What is the best dark chocolate for baking in cakes? I am looking for a deep rich flavor. This would be for use in both scratch and mix base cakes.

Thanks!


----------



## w.debord (Mar 6, 2001)

I think cocoa powder gives the best results.


----------



## headless chicken (Apr 28, 2003)

I agree, cocoa powder does give the best but if you want chocolate; Lindt makes some of the best baking chocolates I know of but I can never find them. Instead, I buy some of the Swiss imported Nestle chocolate at the company store where I work (54%/72%/and76% cocoa butter content). Both are quite rich in flavor and melts beautifully over a double boiler.


----------



## miahoyhoy (Jul 23, 2002)

Callebaut chocolate is my choice.
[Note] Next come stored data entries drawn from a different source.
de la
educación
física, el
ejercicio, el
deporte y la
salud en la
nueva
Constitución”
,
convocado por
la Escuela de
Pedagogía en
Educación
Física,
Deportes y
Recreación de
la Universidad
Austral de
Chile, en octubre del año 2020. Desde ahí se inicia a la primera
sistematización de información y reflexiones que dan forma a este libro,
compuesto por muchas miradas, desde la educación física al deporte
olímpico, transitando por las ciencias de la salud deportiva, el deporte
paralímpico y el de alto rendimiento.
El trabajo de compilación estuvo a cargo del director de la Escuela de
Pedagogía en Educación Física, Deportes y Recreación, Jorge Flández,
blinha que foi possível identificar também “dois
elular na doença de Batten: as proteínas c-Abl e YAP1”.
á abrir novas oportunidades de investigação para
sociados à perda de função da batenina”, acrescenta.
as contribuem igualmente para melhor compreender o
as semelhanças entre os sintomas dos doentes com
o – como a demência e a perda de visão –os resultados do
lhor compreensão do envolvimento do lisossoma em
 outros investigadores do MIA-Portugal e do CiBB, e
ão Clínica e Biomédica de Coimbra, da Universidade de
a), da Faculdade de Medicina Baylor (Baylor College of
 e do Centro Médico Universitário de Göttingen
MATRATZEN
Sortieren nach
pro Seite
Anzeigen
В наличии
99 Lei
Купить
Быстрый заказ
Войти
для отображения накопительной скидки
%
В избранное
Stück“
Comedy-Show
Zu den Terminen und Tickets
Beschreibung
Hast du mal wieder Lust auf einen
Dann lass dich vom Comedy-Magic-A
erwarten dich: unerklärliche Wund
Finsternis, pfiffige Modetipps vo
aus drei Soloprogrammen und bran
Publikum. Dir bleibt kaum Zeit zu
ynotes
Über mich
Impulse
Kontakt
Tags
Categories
Bittersweet is my style of choice as well. I can't remember my brand of cocoa powder off the top of my head. I also use Ibarra chocolate for a groovy flourless chocolate cake with a twist.

lates,
Jon


----------



## lotuscakestudio (Jun 28, 2001)

I am in love with Dagoba's cocoa powder. They're a fairly new chocolate maker in Oregon. Organic and fair trade is that matters to you. It smells heavenly and the taste is a happy medium, lots of flavor without being too dark and bitter.


----------



## brink (Mar 10, 2002)

Thank you for the great responses. I think I might try one of these!


----------



## richardl (Sep 7, 2002)

You might want to visit El-Rey's chocolate
http://www.chocolates-elrey.com/
Pick the most expensive one and taste it!


----------



## vloglady (May 8, 2002)

I use Ghiradella. Made a cake last week with 12 ounces in the cake and 4 ounces in the glaze. One cake with a POUND of chocolate!


----------



## patisserie1 (Apr 29, 2004)

You might also check into Weiss Chocolate...new to the U.S. Currently just the professional market... are you home or professional?
www.weiss.fr


----------